There's only so much one human head can hold; the rocket men who started out in the twenties and early thirties were the project leaders of the late thirties and forties, the experimenters of the thirties and forties were the project leaders of the actual space age; Tsander (most of the references I have to him spell it in the Russian style) was an ideas man, and a great one, but how at home he would have been in the nuts and bolts of practical rocketry, not many from his generation made the leap. (Von Braun was largely a propagandist in the American years, IMO.)
The big problem, the watershed, is that GIRD got the bulk of their funding from the military, under Tukachevsky's patronage, which made them collateral damage in Stalin's purges. Glushko denounced Korolev to save his own skin, after some of the early experiments did not go well.
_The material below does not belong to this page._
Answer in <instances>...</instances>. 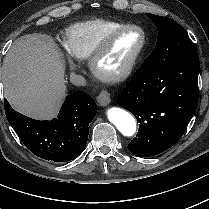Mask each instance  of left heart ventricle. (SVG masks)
I'll use <instances>...</instances> for the list:
<instances>
[{"mask_svg": "<svg viewBox=\"0 0 209 209\" xmlns=\"http://www.w3.org/2000/svg\"><path fill=\"white\" fill-rule=\"evenodd\" d=\"M141 33L135 30L118 34L100 63V68L106 72L120 70L132 57L141 44Z\"/></svg>", "mask_w": 209, "mask_h": 209, "instance_id": "left-heart-ventricle-1", "label": "left heart ventricle"}]
</instances>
That period of national paranoia is the problem, the Soviet space program was maimed in the womb by it, and Tsander's role, had he been alive at the time? As someone with personal ties to Lenin, he would quite likely have been an additional target. Being a Baltic German wouldn't help. The odds are that he would not have survived the Yezhovschina.
The best thing he could probably do for the Soviet space program, given how likely he is to be a victim of politics, probably would be to protect the rest of the group- not least from each other- by taking the blame. The idea of him being active into the fifties and sixties, you'd need a Stalin whose value system did not revolve entirely around politics for that.